Guide
A Button is an Automation that is triggered manually.
There are two ways to execute it: you can click on the entity's dedicated button or choose the automation from the action menu (more on this later).
How to add or edit a Button
Rules and Buttons are configured for each Database separately.
To add or edit a Button:
Go to a Space.
Choose a Database.
Choose Buttons section there
Click + New Button in the opened window.
Give Button a name.
Add and edit the Actions that you want to be executed when Button is clicked. There is no limit to the number of actions you can set up. Just click + Add Action button to add as many actions as you want.
How to execute a Button
There are several places where you can access and execute Buttons:
In Entity view, a Button will be visible if it is not hidden. Also, click ••• in the top right corner and find an action here.
In Board View, List View, Calendar View and Timeline View, click on ••• for an Entity and find an action here.
In Smart Folders, click on ••• for an Entity and find an action here.
In Table View select one or several rows using the checkboxes, click Actions and choose a required action.
Button styles
Make a Button stand out by changing its color and picking a custom icon.
You may choose both icon and color when creating or editing Button
List of Actions
Create — creates an Entity with predefined Fields.
Update — updates Entity Fields (including to-one relation fields)
Delete — deletes an Entity.
Script — execute Scripts in Automations to do complex things.
Notifications — sends notifications.
Add comment — adds a comment to an Entity if Comments field is present (Markdown Templates are supported).
Set of actions for every to-many relation field:
Add Entities
Update Entities
Delete Entities
Link Entity
Unlink Entity
For Rich Text Field(s)
Append content to Description — adds content (Markdown Templates are supported).
Override Description — replaces content.
Prepend content to Description — adds content on top.
For Workflow Field
For People Field(s) e.g. Assignees
Assign to me — assigns an Entity to the current user.
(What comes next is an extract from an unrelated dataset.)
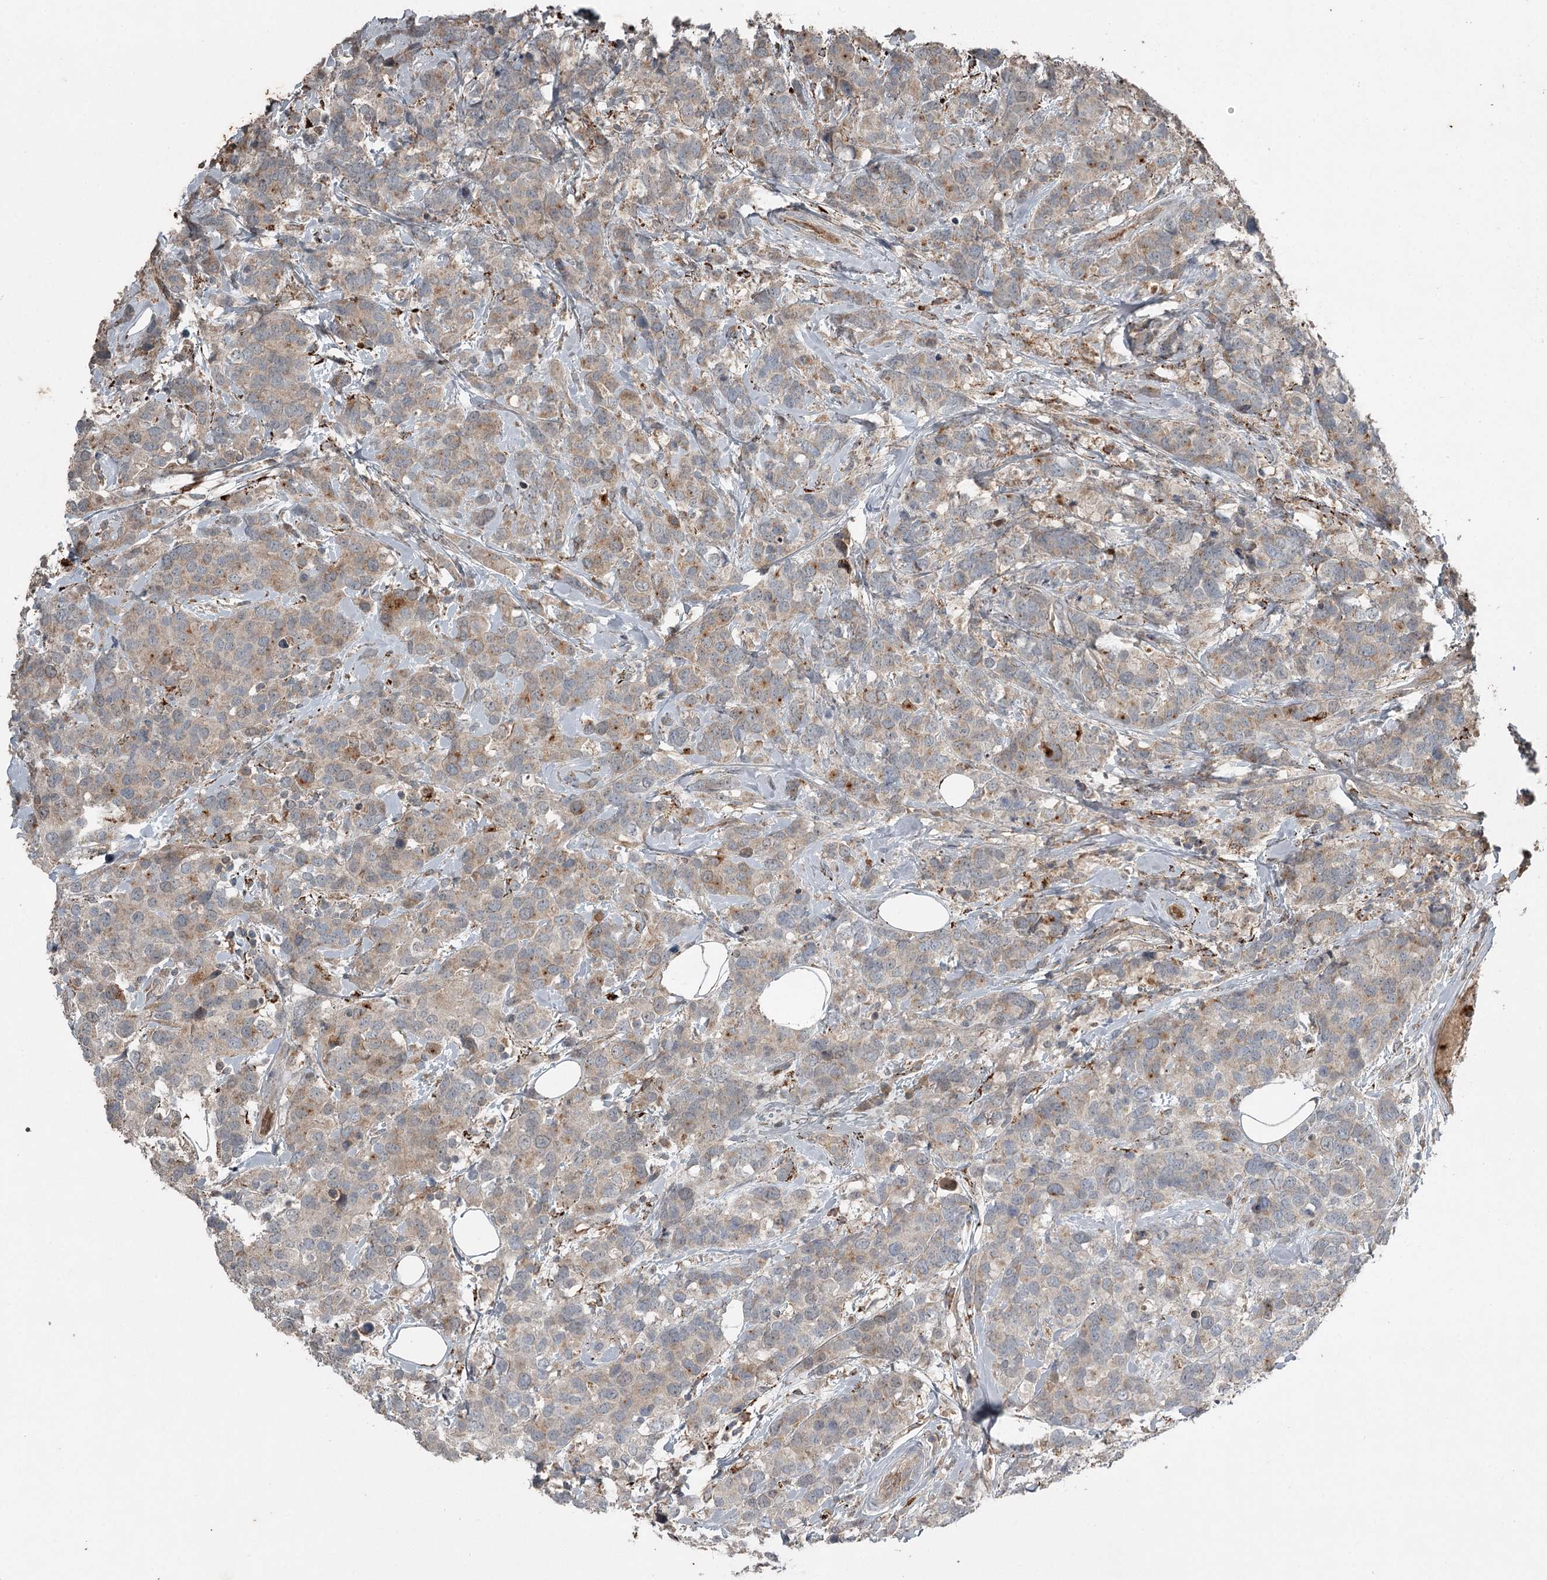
{"staining": {"intensity": "weak", "quantity": "25%-75%", "location": "cytoplasmic/membranous"}, "tissue": "breast cancer", "cell_type": "Tumor cells", "image_type": "cancer", "snomed": [{"axis": "morphology", "description": "Lobular carcinoma"}, {"axis": "topography", "description": "Breast"}], "caption": "Breast cancer (lobular carcinoma) stained for a protein (brown) displays weak cytoplasmic/membranous positive staining in about 25%-75% of tumor cells.", "gene": "SLC39A8", "patient": {"sex": "female", "age": 59}}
Add Assignees — assigns selected users to an Entity.
Unassign Assignees — clears Assignees field. Assignees will not be deleted from the system.
For Files Field
Attach PDF using Template — creates a PDF file from the template and attaches it to an Entity (Markdown Templates are supported).
Treat template as HTML page — creates a PDF file from the HTML template and attaches it to an Entity. Please refer to Generate PDF File using Button
Action modifiers
By default you can just manually set a value for an action, but there are more ways to specify the value:
FAQ
How to check console.log() execution feedbacks
You may try having a browser console open, so that you can see the output without having to leave the view where the button is pressed.
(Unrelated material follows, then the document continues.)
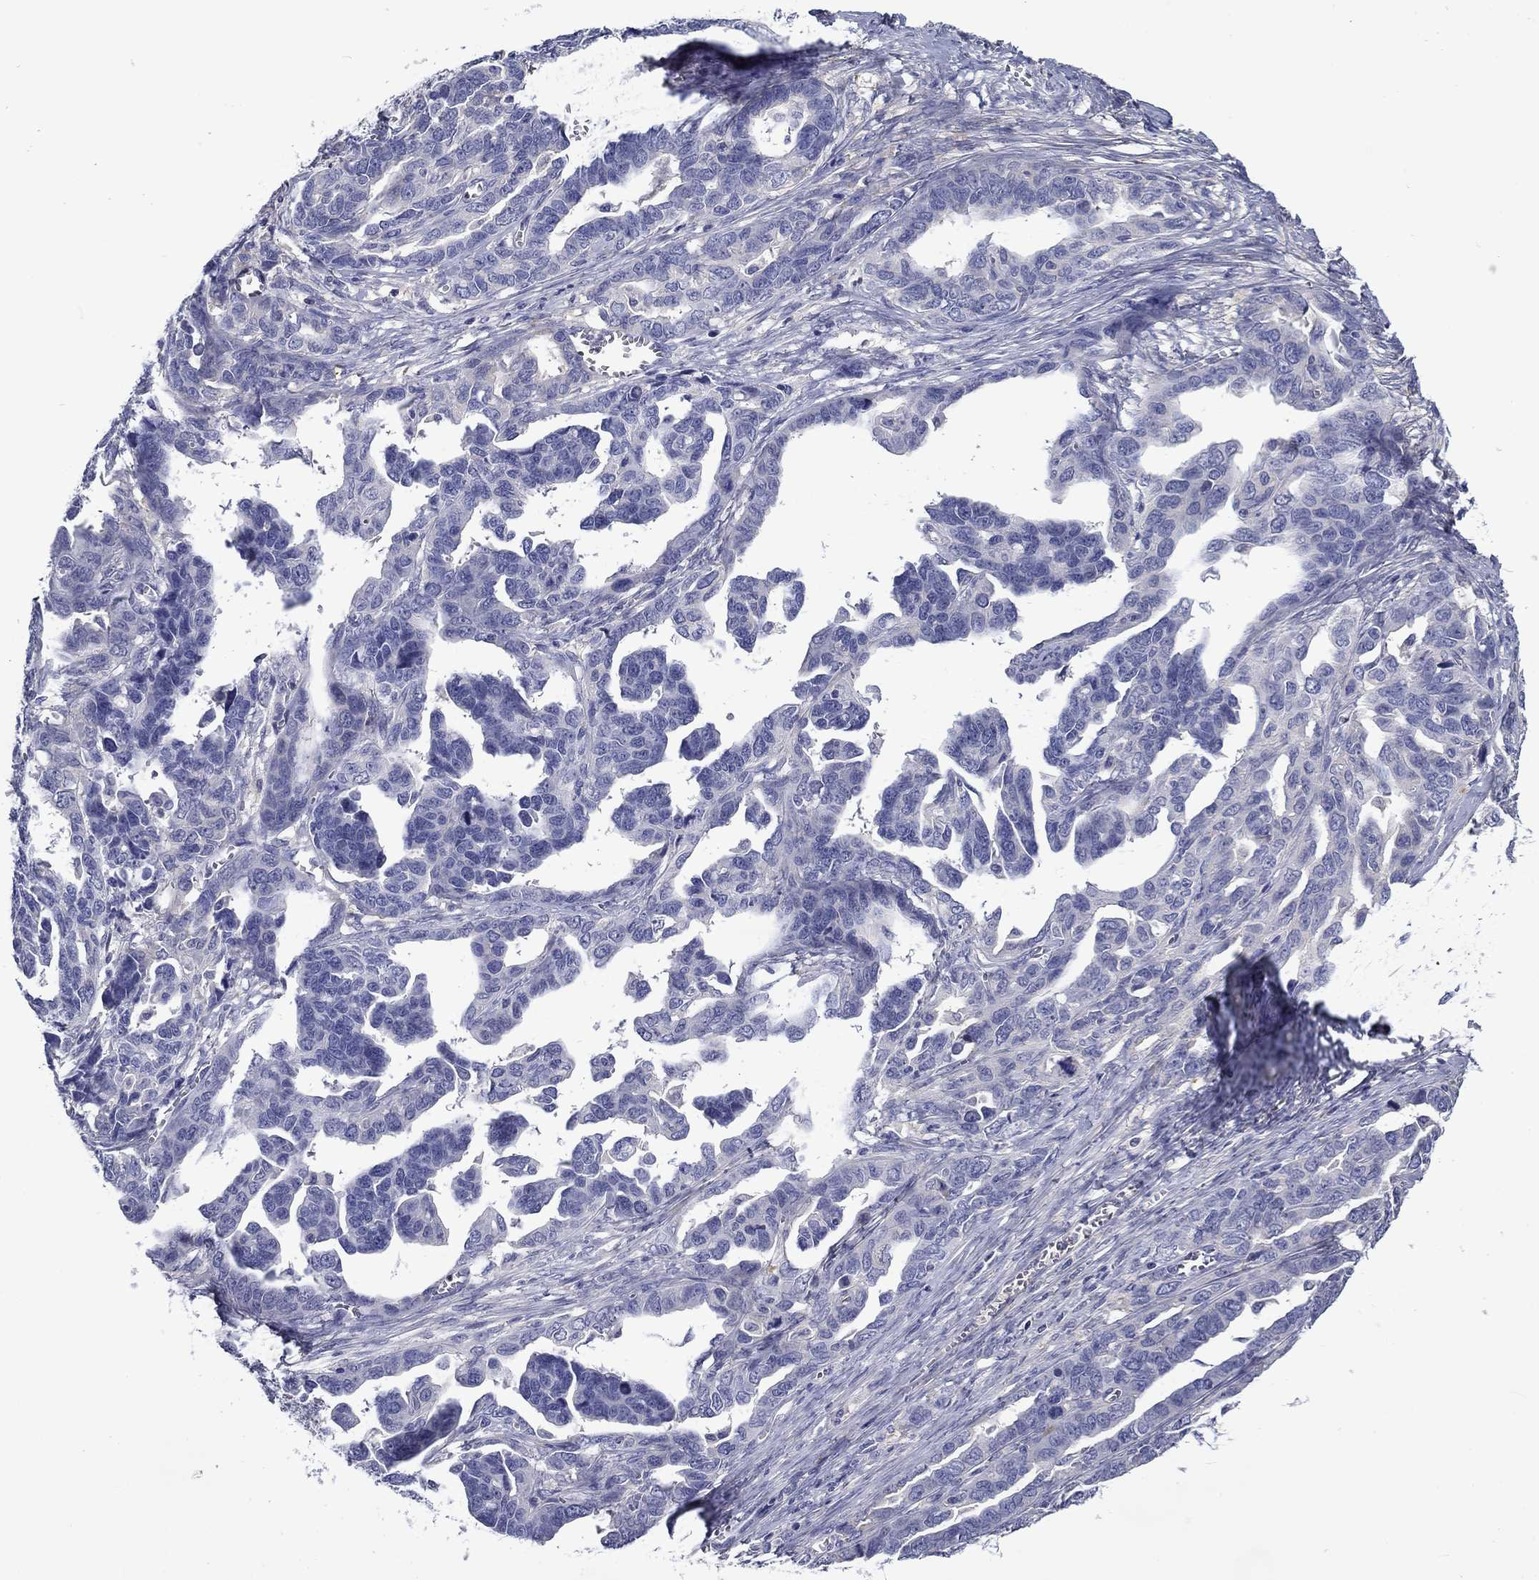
{"staining": {"intensity": "negative", "quantity": "none", "location": "none"}, "tissue": "ovarian cancer", "cell_type": "Tumor cells", "image_type": "cancer", "snomed": [{"axis": "morphology", "description": "Cystadenocarcinoma, serous, NOS"}, {"axis": "topography", "description": "Ovary"}], "caption": "A high-resolution histopathology image shows IHC staining of serous cystadenocarcinoma (ovarian), which demonstrates no significant staining in tumor cells. (DAB (3,3'-diaminobenzidine) IHC visualized using brightfield microscopy, high magnification).", "gene": "CNDP1", "patient": {"sex": "female", "age": 69}}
Is it possible to authorize the Fibery Slack bot (or a shared account) for automation button steps, so messages are sent automatically without asking each user for authorization?
Currently, automation buttons in Fibery are executed on the user's behalf, which means each user must link their own account (via OAuth) for external services like Slack or Email. Here’s how it works:
The first time a user clicks a button, they’ll be prompted to authorize an account.
After that, their last used linked account is selected by default — no repeated authorization needed.
This logic is the same for both Slack and Email integrations.
It’s not possible to skip the account selection popup entirely or use a shared account for all users in button-based automations.
(Unlike automation rules, which run with the integration’s authorized account.)
Since each button click is a manual action performed in the context of a specific user, the system ensures it uses that user’s authorized connection to external services.
How does Fibery handle scripts triggered by batch button clicks?
When you select multiple entities and click a button that runs a script, Fibery executes the script once, not separately for each entity. The selected entities are passed into the script as an array via args.currentEntities.
This means the behavior of your script depends on how it's written:
If your script includes:
const entity = args.currentEntities[0]; // ... do something with `entity`
then only the first selected entity will be affected, because you're manually picking the first item in the array.
To process all selected entities, loop through them:
for (const entity of args.currentEntities) { // do something with each entity }
If you're working with commands (e.g., querying or creating related entities), and want to handle all entities at once:
You can pass the whole args.currentEntities array into executeSingleCommand
To modify many records efficiently, use:
updateEntityBatch(…), deleteEntityBatch(...), createEntityBatch(...)
These batch operations are optimized for handling large sets of entities.
Action | Behavior |
|---|
Click button on single entity | Script runs once with 1 entity |
Click button on multiple entities | Script runs once, with all selected entities in args.currentEntities |
Make sure your script is designed accordingly - especially if you’re processing hundreds of records.